*** ENTRIES PROVIDED ***

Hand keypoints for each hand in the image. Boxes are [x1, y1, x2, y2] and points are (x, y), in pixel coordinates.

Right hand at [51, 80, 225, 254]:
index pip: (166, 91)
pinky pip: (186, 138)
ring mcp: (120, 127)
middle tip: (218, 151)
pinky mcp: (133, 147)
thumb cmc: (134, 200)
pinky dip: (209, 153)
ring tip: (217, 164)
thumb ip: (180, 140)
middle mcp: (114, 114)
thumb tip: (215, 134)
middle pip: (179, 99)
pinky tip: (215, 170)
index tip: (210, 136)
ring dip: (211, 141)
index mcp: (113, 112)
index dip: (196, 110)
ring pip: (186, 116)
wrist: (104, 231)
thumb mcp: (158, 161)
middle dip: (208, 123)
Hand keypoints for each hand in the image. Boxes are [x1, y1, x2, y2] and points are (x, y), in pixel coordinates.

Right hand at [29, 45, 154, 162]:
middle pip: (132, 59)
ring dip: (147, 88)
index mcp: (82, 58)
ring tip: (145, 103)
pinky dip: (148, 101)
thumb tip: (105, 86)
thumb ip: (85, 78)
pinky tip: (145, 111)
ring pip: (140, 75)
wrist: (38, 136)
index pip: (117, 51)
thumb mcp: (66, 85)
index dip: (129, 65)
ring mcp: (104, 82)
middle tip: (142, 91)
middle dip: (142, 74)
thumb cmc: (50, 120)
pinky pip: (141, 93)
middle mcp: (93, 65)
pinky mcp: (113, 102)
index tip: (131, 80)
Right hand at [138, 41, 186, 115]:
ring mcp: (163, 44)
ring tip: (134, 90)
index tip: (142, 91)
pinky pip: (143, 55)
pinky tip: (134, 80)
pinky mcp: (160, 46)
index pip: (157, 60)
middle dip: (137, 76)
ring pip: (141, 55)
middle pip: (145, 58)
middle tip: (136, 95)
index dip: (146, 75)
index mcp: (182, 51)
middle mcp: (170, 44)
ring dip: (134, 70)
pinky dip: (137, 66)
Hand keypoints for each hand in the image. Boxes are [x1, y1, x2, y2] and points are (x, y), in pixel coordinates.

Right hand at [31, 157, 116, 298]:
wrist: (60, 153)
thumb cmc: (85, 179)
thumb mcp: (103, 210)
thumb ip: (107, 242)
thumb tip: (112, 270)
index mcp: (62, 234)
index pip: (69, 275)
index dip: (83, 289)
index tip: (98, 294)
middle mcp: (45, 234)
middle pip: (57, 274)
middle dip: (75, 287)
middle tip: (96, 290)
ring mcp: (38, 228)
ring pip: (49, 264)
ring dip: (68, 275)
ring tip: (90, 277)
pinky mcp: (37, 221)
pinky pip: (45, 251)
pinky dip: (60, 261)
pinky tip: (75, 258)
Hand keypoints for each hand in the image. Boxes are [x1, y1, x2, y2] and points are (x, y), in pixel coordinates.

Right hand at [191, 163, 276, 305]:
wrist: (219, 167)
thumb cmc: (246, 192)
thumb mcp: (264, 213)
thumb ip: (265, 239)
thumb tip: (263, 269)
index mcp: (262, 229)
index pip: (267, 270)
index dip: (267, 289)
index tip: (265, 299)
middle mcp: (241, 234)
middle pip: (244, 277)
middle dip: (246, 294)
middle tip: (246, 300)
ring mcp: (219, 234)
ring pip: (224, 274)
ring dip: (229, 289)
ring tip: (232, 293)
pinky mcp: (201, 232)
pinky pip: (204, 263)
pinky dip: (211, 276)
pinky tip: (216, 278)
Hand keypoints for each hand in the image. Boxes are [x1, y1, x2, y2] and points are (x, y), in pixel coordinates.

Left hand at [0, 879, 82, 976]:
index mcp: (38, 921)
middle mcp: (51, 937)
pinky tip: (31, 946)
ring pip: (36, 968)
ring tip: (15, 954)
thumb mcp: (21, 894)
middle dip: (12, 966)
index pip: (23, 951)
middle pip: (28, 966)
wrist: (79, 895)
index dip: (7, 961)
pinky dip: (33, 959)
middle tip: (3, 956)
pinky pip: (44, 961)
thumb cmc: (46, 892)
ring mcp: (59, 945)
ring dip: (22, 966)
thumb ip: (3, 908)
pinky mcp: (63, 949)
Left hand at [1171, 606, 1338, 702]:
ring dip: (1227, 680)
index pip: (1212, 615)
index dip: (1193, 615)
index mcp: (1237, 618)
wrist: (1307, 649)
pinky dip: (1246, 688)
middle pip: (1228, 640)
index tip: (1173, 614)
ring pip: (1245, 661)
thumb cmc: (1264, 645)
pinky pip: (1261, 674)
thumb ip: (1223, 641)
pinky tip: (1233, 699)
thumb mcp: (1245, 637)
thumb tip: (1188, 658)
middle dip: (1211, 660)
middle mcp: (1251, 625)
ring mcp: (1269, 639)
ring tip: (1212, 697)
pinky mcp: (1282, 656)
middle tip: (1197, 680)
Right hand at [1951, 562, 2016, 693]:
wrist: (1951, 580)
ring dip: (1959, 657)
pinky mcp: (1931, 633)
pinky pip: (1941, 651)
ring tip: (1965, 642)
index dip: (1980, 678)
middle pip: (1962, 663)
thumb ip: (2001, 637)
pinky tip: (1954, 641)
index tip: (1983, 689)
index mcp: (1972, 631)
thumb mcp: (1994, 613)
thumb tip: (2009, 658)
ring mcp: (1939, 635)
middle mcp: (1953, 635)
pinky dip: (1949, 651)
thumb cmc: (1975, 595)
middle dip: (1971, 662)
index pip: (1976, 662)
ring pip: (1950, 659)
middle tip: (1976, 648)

*** End of ENTRIES PROVIDED ***

> _TASK ITEM_: Nothing should be returned except the lines from the one holding "ring dip: (22, 966)" through the final line of the listing, exactly as they appear.

> _EXERCISE OUTPUT_:
ring dip: (22, 966)
thumb ip: (3, 908)
pinky mcp: (63, 949)
Left hand at [1171, 606, 1338, 702]:
ring dip: (1227, 680)
index pip: (1212, 615)
index dip: (1193, 615)
index mcp: (1237, 618)
wrist: (1307, 649)
pinky dip: (1246, 688)
middle pip: (1228, 640)
index tip: (1173, 614)
ring pip: (1245, 661)
thumb cmc: (1264, 645)
pinky pip: (1261, 674)
thumb ip: (1223, 641)
pinky tip: (1233, 699)
thumb mcp: (1245, 637)
thumb tip: (1188, 658)
middle dip: (1211, 660)
middle mcp: (1251, 625)
ring mcp: (1269, 639)
ring tip: (1212, 697)
pinky mcp: (1282, 656)
middle tip: (1197, 680)
Right hand at [1951, 562, 2016, 693]:
wrist: (1951, 580)
ring dip: (1959, 657)
pinky mcp: (1931, 633)
pinky pip: (1941, 651)
ring tip: (1965, 642)
index dip: (1980, 678)
middle pip: (1962, 663)
thumb ip: (2001, 637)
pinky tip: (1954, 641)
index tip: (1983, 689)
index mcp: (1972, 631)
thumb mcp: (1994, 613)
thumb tip: (2009, 658)
ring mcp: (1939, 635)
middle mcp: (1953, 635)
pinky dip: (1949, 651)
thumb cmc: (1975, 595)
middle dip: (1971, 662)
index pip: (1976, 662)
ring pip: (1950, 659)
middle tip: (1976, 648)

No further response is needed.